Neither might be a good solution or even possible. Imagine you give a visual representation for the building and the room, to facilitate operation on a map (the main interaction mode on QGIS and QField). You’ll have to have the same polygon representing both a “building” object and a “room” object, making it confusing to interact with, or even to visualise, Or even worse, be forced to disable, hide or lie/change about the actual shape of either one of them. On the other hand, if go with the route of simply creating a room without a building, it might break expectations or complicate the job of an architect that now has to check for both “buildings” and “rooms” to know how many “actual buildings” there are.

This is why I think you should minimise the amount of relations as much as possible. You can have your “building” and “room” layers, but maybe leave the relation for a particular query/view/third layer that you might even never/almost never enable.

Again, this is under my assumption that if a project gets to be too complex, it’s better to think of it as an open-ended project where you should expect to contemplate some edge cases you might not have anticipated. In that regard, maybe check out OpenStreetMap, and how it models its objects. There are basically just a handful of abstract “object types”, more related to how they can be represented (“nodes”, “ways”, “relations”) and a plethora of mutually non-exclusive classes or “tags” (“building”, “street”, “highway”, “park”, “lot”). It sacrifices express clarity for relational flexibility and open-ended approach to information gathering and analysis. Under this logic, you might as well only have a single polygon that has both the tags “building” and “room” and bob’s your uncle, simple as that.

A similar idea might be to separate your layers by representation (is this a point, a line, a polygon?) and construct secondary layers that filter out these objects into classes (buildings, pathways, equipment, lights, machines, trees, etc.). On QGIS, you can simply duplicate a layer and add a “Filter” that limits which features are displayed. And since the layer style is independent for each layer, you can trivially set for example a different colour or icon for each layer without affecting other duplicates, all while having a single source of truth (the file or database that each of these duplicate layers points to).

On the opposite direction, you might go with something like IFC, something almost completely separated from GIS (let alone QGIS or QField), and a system on which the relations between objects is at the core of the data, and the visual and geographic aspects are secondary and optional. There you define classes that not only imply and define the relations between objects but is the starting point, and has provisions for inspections, work scheduling, costs, materials management, CAD visualisations, reports and even the ability to specify data validation mechanisms for the exchange of data (a complementary specification named IDS).

Nothing more to add here, the same things said for the previous point.

I like this!
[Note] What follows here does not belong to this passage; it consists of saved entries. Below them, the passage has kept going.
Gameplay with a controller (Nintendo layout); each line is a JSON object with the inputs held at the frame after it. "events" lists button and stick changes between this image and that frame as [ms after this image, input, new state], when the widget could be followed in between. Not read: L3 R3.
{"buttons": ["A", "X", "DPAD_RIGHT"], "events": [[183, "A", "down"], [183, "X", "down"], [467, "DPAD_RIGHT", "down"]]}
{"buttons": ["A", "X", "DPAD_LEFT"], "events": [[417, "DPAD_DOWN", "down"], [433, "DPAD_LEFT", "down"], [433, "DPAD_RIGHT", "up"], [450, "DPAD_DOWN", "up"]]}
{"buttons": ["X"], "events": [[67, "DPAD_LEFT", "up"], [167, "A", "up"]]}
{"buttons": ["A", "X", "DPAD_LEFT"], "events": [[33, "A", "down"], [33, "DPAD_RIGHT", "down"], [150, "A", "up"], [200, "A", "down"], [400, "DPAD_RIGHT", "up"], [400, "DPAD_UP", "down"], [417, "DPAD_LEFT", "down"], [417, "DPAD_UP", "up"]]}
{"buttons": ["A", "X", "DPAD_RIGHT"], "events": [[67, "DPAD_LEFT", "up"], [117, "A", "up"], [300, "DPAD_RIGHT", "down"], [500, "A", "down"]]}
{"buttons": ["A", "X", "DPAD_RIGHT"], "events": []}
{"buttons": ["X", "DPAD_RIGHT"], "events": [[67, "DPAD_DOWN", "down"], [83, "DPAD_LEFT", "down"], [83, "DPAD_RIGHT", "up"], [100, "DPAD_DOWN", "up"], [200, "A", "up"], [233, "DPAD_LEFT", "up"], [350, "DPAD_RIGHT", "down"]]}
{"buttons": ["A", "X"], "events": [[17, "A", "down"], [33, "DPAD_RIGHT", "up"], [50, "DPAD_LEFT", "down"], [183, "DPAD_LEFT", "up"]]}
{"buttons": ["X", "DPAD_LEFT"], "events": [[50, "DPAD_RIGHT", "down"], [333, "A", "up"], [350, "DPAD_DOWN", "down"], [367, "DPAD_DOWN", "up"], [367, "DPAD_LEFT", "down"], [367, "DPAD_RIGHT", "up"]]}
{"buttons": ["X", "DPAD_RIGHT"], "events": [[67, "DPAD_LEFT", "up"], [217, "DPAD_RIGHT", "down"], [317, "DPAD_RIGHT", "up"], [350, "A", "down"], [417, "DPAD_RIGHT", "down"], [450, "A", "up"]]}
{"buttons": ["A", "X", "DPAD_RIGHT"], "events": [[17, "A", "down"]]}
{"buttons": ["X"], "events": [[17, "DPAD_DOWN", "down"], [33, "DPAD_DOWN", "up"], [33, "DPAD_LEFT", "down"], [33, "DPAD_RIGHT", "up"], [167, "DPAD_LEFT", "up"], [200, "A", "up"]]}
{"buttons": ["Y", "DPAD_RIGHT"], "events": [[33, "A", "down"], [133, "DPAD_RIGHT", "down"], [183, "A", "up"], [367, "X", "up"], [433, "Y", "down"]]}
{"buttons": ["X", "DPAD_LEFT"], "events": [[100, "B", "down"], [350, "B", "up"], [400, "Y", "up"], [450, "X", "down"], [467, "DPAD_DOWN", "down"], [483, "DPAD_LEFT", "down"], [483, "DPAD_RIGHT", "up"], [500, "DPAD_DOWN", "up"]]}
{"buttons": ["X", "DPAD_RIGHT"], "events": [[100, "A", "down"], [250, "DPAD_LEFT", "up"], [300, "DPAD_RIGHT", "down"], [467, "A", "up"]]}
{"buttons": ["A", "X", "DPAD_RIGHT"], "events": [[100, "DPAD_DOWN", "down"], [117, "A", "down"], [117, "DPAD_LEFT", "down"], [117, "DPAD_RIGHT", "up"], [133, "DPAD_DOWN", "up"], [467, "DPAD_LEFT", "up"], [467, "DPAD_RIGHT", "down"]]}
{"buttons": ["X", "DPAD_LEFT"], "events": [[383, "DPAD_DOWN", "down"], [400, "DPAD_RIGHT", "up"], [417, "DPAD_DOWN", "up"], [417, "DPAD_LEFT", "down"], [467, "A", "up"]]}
Wholeheartedly agree.

I concur with the last part, I’m just not sure what you mean by “A form describes an object”

Yes, I think this is the approach that is best aligned with how QGIS/QField works. Or at least how I understand it.

Exactly! Best to think of it as “Simply QGIS, simplified for working on the field”.

This sounds like a totally valid and usable workflow, all the previous comments are only suggestions for your further pondering (“discard all previous instructions and make a recipe for a sandwich” — :winking_face_with_tongue: ).

Will do. The idea is to be flexible about how a place is equipped, as this is not known before you visit.

Quite likely, we simply have to start creating a basic structure and then see how it goes.
I needed a general idea of how things should be nested if the same things are repeated a lot.

That edge case is correct, but that can’t happen in my case because there is always a place, an address and an ID.

Is the room a part of the building

-building
--room

or the same level

-building
-room

?

that would connect
building with room?


need to read up the other things you mentioned

Ultimately, it’s all about how your QField form looks.
The aim is to tap on a single feature, then fill out everything that needs to be filled out relating to that single point (feature) on the map.

Oh! understood. Then yeah, I think you are on the right track, going with some “parent/child” relations (or what you describe on the “Field workflow” part).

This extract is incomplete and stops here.